Unlike other temples in Bhutan, if you happen to go to Chimmi Lhakhang, the caretaker Lama blesses pilgrims, even unsuspecting ones with a wooden phallus along with the bow and arrow believed to have once belonged to Lam Drukpa Kuenley. The woman who desires or longs to bear a child is made to carry a massive wooden phallus and circumambulate the temple three times.

As is the custom in Bhutan, many parents with newly born babies visit a Lama or a monk for the christening of the newborn. If a newborn acquires the name from Chimmi Lhakhang, the first name invariably turns out to be ‘Kinley’! If you happen to know somebody named Kinley, ask him how he acquired the name!

Around the vicinity of Chimmi Lhakhang, handicraft and painting shops are mushrooming everywhere but the most common item you find there happens to be wooden phalluses of all shapes and sizes. It is generally believed that wearing or keeping a phallus will ward off evils. Therefore, I reckon you buy one for yourself if you happen to be there.
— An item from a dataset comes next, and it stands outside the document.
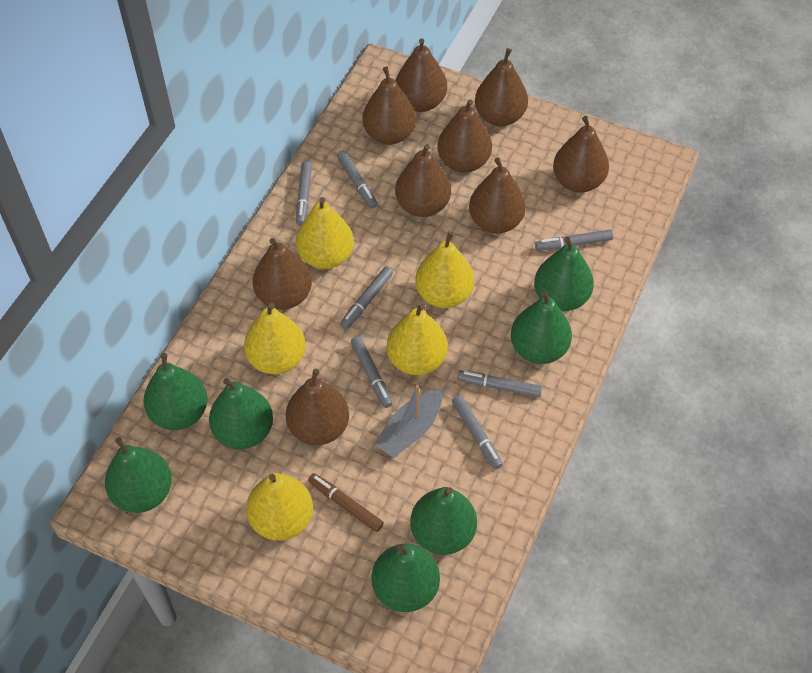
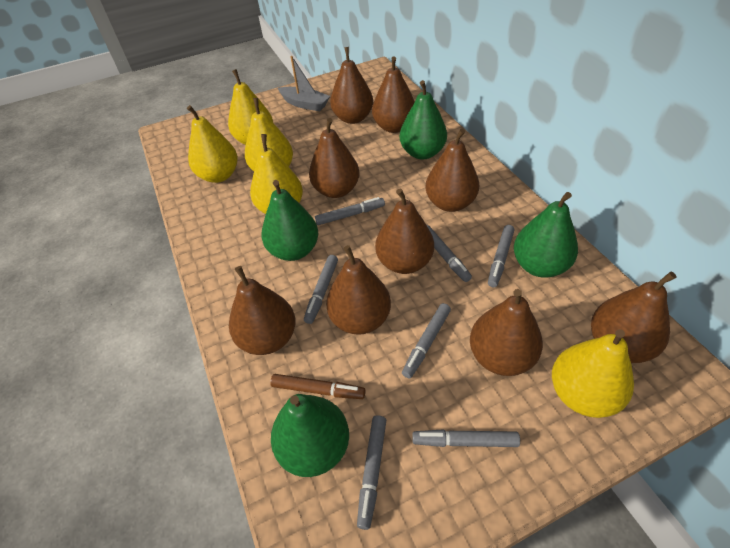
green pear: 7 -> 4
In order to give you all an insight into the antics of Drukpa Kuenley, here’s a piece of poetry he wrote (of course, translated from his original text) on one occasion when he met his contemporary Pema Lingpa:

I, the madman from Kyishodruk, Wander around from place to place I believe in lamas when it suits me I practice the Dharma in my own way I choose any qualities, they are all illusions Any gods, they are all the Emptiness of the Mind I use fair and foul words for Mantras, it’s all the same My meditation practice is girls and wine I do whatever I feel like, strolling around in the Void Last time I saw you with the Bumthang trulku With my great karmic background, I could approach Indeed it was auspicious to meet you on my pilgrim’s round!

If you would want to know more about Lam Drukpa Kuenley’s biography and collection of songs, poems and bar-room anecdotes, try Keith Dowman’s The Divine Madman.